Today, the Food and Drug Administration (FDA) officially announced plans to limit the sale of sweet-flavored e-cigarette products in places where people under the age of 18 can freely shop. The agency will also take aim at flavored cigars and menthol-flavored cigarettes in an effort to keep kids from getting hooked on any products that contain nicotine.
This isn’t a complete ban on flavored e-cigarette products, and it’s weaker than the proposal that was teased last week before the FDA officially announced it. Pods in traditional tobacco flavors, as well as mint and menthol, can stay on the shelves of convenience stores and gas stations. Stores can sell flavored products only if they don’t let in underage consumers, or if the products are placed in an age-restricted section where kids can’t see them, much less buy the merchandise. E-cigarette manufacturers can continue to sell their fruity- and dessert-flavored cartridges online, provided they have adequate age verification measures in place.
The move is an effort to curb what FDA commissioner Scott Gottlieb has been calling an epidemic of vaping. Today, the FDA revealed why: 3.6 million high school and middle school students are using e-cigarettes, according to long-awaited results from the National Youth Tobacco Survey that the FDA released today. “That’s 1.5 million more students using these products than the previous year,” Gottlieb says in a statement. For high school students, that’s a 78 percent spike compared to last year. For middle school students, it’s a 48 percent increase. The majority of these students report that they vape flavored products.

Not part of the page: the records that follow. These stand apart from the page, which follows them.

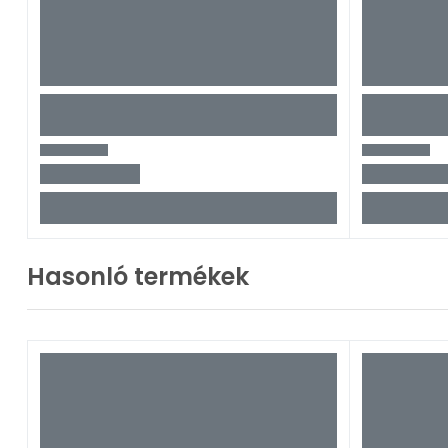
Hasonló termékek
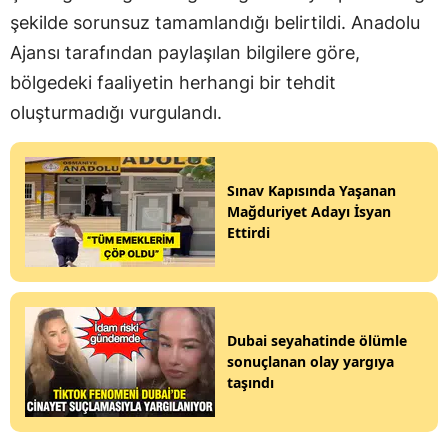
şekilde sorunsuz tamamlandığı belirtildi. Anadolu
Ajansı tarafından paylaşılan bilgilere göre,
bölgedeki faaliyetin herhangi bir tehdit
oluşturmadığı vurgulandı.
Sınav Kapısında Yaşanan
Mağduriyet Adayı İsyan
Ettirdi
Dubai seyahatinde ölümle
sonuçlanan olay yargıya
taşındı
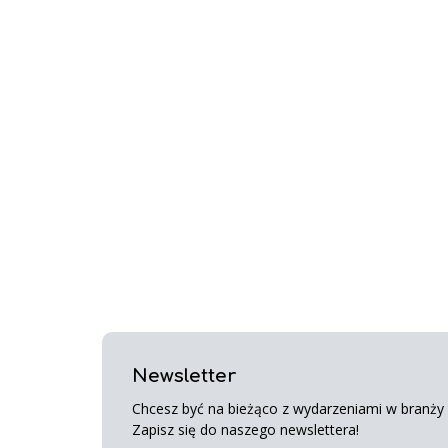
Newsletter
Chcesz być na bieżąco z wydarzeniami w branży s
Zapisz się do naszego newslettera!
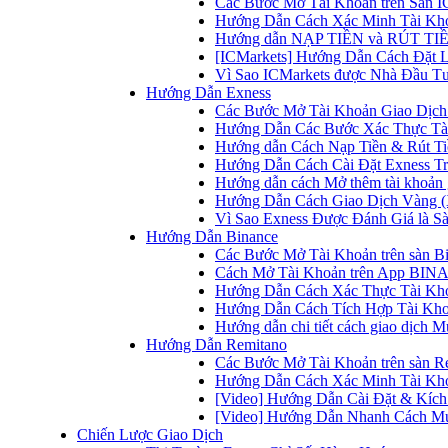
Các Bước Mở Tài Khoản trên Sàn IC
Hướng Dẫn Cách Xác Minh Tài Kho
Hướng dẫn NẠP TIỀN và RÚT TIỀN 
[ICMarkets] Hướng Dẫn Cách Đặt Lệ
Vì Sao ICMarkets được Nhà Đầu T
Hướng Dẫn Exness
Các Bước Mở Tài Khoản Giao Dịch 
Hướng Dẫn Các Bước Xác Thực Tài
Hướng dẫn Cách Nạp Tiền & Rút Tiề
Hướng Dẫn Cách Cài Đặt Exness Tr
Hướng dẫn cách Mở thêm tài khoản g
Hướng Dẫn Cách Giao Dịch Vàng (
Vì Sao Exness Được Đánh Giá là Sà
Hướng Dẫn Binance
Các Bước Mở Tài Khoản trên sàn B
Cách Mở Tài Khoản trên App BINA
Hướng Dẫn Cách Xác Thực Tài Kh
Hướng Dẫn Cách Tích Hợp Tài Kho
Hướng dẫn chi tiết cách giao dịch
Hướng Dẫn Remitano
Các Bước Mở Tài Khoản trên sàn R
Hướng Dẫn Cách Xác Minh Tài Kho
[Video] Hướng Dẫn Cài Đặt & Kích 
[Video] Hướng Dẫn Nhanh Cách Mu
Chiến Lược Giao Dịch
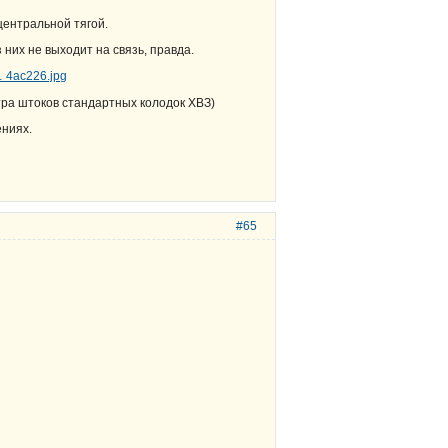
центральной тягой.
 них не выходит на связь, правда.
… 4ac226.jpg
етра штоков стандартных колодок ХВЗ)
ениях.
#65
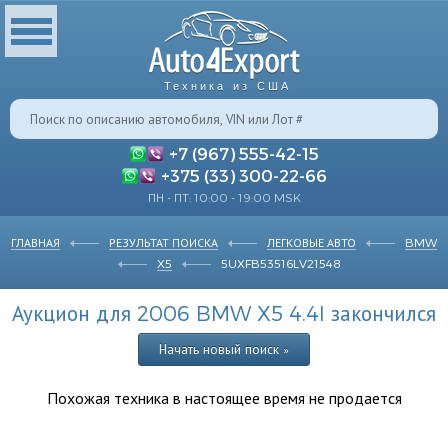
Техника из США
+7 (967) 555-42-15
+375 (33) 300-22-66
ПН - ПТ: 10:00 - 19:00 MSK
ГЛАВНАЯ
РЕЗУЛЬТАТ ПОИСКА
ЛЕГКОВЫЕ АВТО
BMW
X5
5UXFB53516LV21548
Аукцион для 2006 BMW X5 4.4I закончился
Начать новый поиск »
Похожая техника в настоящее время не продается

That draw of flavored products isn’t new; it’s been shown by studies that found flavor preferences drive vaping more for adolescents than for adults. “It’s the exact reason that flavored cigarettes were banned. We’re not reinventing anything here, we’ve already lived this,” says Meghan Morean, a psychology professor at Oberlin College who has studied the appeal of flavors. And a massive report from the National Academy of Sciences, Engineering, and Medicine suggests that kids who start vaping are more likely to try cigarettes than their peers.
This new data that shows skyrocketing vaping in high schools and middle schools has ignited a push for more regulation. “These increases must stop,” Gottlieb says. “I will not allow a generation of children to become addicted to nicotine through e-cigarettes.”